Johannesburg, 22 Apr 2021

US-based cloud software company Salesforce has committed $200 million towards black-owned businesses as well as minority-owned companies.

This week, the San Francisco-headquartered firm released its annual Stakeholder Impact Report, which showcases Salesforce’s commitment to environmental, social and governance transparency to keep the company’s stakeholders informed and track progress over time.

It also established a taskforce that aims to drive systemic change at Salesforce and society across four areas – people, purchasing, philanthropy and policy.

Says Marc Benioff, CEO of Salesforce: “As we respond to the pandemic, we continue to live our core values, including our commitment to equality.
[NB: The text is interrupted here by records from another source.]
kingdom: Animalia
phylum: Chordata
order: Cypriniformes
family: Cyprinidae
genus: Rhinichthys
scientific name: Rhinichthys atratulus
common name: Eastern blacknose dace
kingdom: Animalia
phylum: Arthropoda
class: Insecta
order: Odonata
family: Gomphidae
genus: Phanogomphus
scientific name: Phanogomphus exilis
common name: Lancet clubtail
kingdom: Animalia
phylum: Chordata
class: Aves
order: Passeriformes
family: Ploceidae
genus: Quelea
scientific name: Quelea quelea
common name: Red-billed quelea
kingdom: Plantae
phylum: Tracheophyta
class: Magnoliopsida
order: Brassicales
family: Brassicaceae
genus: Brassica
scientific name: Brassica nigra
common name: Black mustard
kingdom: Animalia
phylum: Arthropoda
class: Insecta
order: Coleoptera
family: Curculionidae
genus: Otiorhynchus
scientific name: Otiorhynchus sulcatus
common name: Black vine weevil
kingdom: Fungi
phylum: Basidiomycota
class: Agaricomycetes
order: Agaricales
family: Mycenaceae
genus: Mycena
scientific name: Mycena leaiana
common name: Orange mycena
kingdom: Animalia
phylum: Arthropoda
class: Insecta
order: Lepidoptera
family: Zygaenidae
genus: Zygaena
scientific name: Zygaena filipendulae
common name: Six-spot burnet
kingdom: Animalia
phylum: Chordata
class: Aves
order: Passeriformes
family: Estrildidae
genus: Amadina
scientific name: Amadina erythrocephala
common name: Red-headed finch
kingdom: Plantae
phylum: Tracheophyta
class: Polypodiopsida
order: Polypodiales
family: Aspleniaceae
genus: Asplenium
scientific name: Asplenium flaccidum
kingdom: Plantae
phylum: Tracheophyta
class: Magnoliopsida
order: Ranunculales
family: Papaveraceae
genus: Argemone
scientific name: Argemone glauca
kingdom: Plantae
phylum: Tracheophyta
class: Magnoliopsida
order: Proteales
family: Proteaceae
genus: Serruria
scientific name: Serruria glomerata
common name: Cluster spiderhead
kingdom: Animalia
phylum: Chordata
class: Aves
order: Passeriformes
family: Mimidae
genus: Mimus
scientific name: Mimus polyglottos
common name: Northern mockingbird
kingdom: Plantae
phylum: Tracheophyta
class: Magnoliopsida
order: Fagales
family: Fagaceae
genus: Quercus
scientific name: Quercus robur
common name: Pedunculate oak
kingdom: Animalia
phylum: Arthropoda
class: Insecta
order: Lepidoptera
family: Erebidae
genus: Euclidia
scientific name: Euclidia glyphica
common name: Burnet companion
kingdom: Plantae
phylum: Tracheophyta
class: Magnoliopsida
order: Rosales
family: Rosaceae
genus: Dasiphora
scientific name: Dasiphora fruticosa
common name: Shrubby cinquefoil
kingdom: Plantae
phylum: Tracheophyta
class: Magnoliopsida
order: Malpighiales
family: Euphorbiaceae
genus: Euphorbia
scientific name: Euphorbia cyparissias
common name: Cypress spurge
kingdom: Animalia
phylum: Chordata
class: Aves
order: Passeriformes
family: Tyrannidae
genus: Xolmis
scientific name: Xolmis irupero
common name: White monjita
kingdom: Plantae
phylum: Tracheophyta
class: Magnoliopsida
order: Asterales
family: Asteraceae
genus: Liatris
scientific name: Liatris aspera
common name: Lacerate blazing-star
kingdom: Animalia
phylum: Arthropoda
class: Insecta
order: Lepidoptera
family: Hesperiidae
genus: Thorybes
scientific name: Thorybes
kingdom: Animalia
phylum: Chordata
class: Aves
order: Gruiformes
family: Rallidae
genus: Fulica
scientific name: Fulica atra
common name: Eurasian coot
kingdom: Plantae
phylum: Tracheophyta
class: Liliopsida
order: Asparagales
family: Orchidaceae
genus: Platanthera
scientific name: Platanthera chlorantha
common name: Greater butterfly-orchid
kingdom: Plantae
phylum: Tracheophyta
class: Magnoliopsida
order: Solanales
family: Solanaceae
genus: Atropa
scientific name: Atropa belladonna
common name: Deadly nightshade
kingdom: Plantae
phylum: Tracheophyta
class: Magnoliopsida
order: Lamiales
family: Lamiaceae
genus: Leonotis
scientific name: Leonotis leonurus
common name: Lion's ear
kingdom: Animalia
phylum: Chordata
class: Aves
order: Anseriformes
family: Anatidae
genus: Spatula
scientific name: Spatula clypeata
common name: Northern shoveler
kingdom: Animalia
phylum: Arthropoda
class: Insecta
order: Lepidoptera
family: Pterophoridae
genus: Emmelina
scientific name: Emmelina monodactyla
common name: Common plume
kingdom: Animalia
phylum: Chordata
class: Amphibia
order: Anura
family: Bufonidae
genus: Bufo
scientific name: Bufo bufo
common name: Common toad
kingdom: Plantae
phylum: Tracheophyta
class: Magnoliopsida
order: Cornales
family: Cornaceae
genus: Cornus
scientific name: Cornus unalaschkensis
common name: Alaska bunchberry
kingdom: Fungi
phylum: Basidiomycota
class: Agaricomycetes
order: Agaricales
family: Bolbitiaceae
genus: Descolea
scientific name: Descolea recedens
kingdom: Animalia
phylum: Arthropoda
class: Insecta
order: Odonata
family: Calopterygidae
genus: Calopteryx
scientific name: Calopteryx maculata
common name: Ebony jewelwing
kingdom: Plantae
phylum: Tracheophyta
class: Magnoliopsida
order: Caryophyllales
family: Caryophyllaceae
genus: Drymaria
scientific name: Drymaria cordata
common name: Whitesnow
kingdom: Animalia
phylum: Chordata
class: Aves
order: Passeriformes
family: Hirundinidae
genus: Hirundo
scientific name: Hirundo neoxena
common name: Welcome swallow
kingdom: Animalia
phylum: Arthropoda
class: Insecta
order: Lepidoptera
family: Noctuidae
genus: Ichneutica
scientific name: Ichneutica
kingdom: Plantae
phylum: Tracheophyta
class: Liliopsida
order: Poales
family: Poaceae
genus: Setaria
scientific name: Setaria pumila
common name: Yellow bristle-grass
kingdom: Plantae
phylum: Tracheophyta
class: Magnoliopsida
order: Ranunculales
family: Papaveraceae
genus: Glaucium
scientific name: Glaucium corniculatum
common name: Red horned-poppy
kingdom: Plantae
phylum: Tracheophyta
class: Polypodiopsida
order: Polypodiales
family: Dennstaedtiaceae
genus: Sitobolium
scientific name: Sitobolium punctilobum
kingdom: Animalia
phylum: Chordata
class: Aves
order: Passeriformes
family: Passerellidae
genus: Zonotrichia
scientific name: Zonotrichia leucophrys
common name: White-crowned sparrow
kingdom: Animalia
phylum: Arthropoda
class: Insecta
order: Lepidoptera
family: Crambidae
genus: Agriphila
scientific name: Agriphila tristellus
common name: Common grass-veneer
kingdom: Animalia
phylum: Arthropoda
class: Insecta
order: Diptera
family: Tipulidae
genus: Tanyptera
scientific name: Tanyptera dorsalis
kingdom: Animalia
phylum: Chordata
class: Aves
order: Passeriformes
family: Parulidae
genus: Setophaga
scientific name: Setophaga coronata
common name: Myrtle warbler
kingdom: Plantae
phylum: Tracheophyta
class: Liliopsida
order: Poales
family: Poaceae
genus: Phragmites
As systemic racism and violence against the black community rose to the forefront in the past year, we established a new Racial Equality and Justice Taskforce to drive systemic change at Salesforce and society.”

Benioff says over the next five years, the company will invest $200 million and one million volunteer hours with organisations working to advance racial equality and justice at the global, national and local level.

“We are also committing to spend $100 million on black-owned businesses and $100 million on minority-owned companies by fiscal 2024. We continue to advocate for police reform, civic engagement and economic empowerment policies.”

According to Benioff, last year, Salesforce added two new leadership and overall representation goals, committing to double the US representation of black employees in leadership (vice-president and above) and increase US representation of black employees by 50% by the end of fiscal 2024.

“We’re also working towards our goal of ensuring underrepresented groups make up half of our US workforce by fiscal 2024. To date, we’ve invested more than $16 million to ensure equal pay across gender and race, and we conduct annual assessments to address unexplained pay gaps.

“We realise that every institution and company, including Salesforce, has so much more to do to ensure equality in our workplaces and across the globe.”